Brilliant detail and write mate :thumb: That's a staggering amount of work to do in a day and a half. I bet you were knackered


----------



## thundercatpt (May 18, 2011)

nice job


----------



## samuir1974 (May 3, 2011)

Awesome work mate - stunning, especially with those time constraints.
The car looks really nice and some nice mods too :thumb:


----------



## squeakyclean32 (Mar 13, 2010)

Stunning Car....Great Finished Result :thumb::thumb:


----------



## EliteCarCare (Aug 25, 2006)

Nice result Bruno, and a 2nd place can't be bad considering you didn't have enough time to do the full monty. Ed told me how much you loved the IronX, told you it works! :thumb:

Alex


----------



## BRUNBERG (Oct 21, 2010)

mislavto said:


> uhhh, this is sexy m3. is that ac schnitzer body kit?

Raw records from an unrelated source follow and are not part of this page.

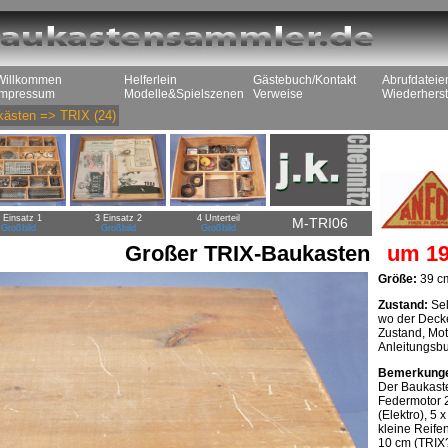
Willkommen
Helferlein
Gästebuch/Kontakt
Abrufdateie
Impressum
Modelle&Spielszenen
Verweise
Wiederherst
kästen
=>
TRIX
(24)
 Einsatz 1
3 Einsatz 2
4 Unterteil
M-TRI06
Großbild
Großbild
Großbild
Großer TRIX-Baukasten
um 19
Größe:
39 cm
Zustand:
Sel
wo der Decke
Zustand, Mot
Anleitungsbu
Bemerkung
Der Baukaste
Federmotor 2
(Elektro), 5 x
kleine Reifen
10 cm (TRIX?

Not quite a bodykit mate but it's got the ACS carbon lip spoiler on the front bumper, ACS exhaust diffuser and roof spoiler etc



EliteCarCare said:


> Nice result Bruno, and a 2nd place can't be bad considering you didn't have enough time to do the full monty. Ed told me how much you loved the IronX, told you it works! :thumb:
> 
> Alex


yep hats off to you Alex, true to your word I'm an IronX convert


----------



## mbrad_26 (Apr 19, 2011)

WOW...:doublesho Amazing job mate. Champion of reflections:thumb:


----------



## Chicane (Mar 31, 2011)

3M on the M3! ha! 

i must get out more


----------



## magpieV6 (Jul 29, 2008)

top notch!


----------



## Foxhound (May 5, 2011)

Awesome car you've got!!

And the work was astonishing!!! Congratulations!!


----------



## paul46rider (Jun 2, 2008)

That's a rather tasty looking M3 lol

You done a top job on it mate. I'm proper happy with it!!


----------



## polishyourcar (Oct 2, 2010)

That a great turnaround. :thumb:


----------



## Superspec (Feb 25, 2011)

Nice work mate. I don't get the stretching thing on tyres these days - but I do like his choice of tyre. I rate them.


----------



## badman1972 (Jun 24, 2010)

Lovely car and great work mate, looks stunning in the afters!!


----------



## Kotsos (May 7, 2011)

Great job Brunberg :thumb:
Surely he fan of Zaino for a reason and the pics of finished car are the best reason someone to use these top products. :doublesho


----------



## ITHAQVA (Feb 20, 2011)

Stunning racing tank, great job :thumb:


----------



## Luke-Avfc (Jul 2, 2006)

That's one stunning M3 you got there chap.


----------



## M3skins (Apr 25, 2011)

Top job looks amazing!


----------



## si hoc (Feb 27, 2011)

superb job mate and car is stunning


----------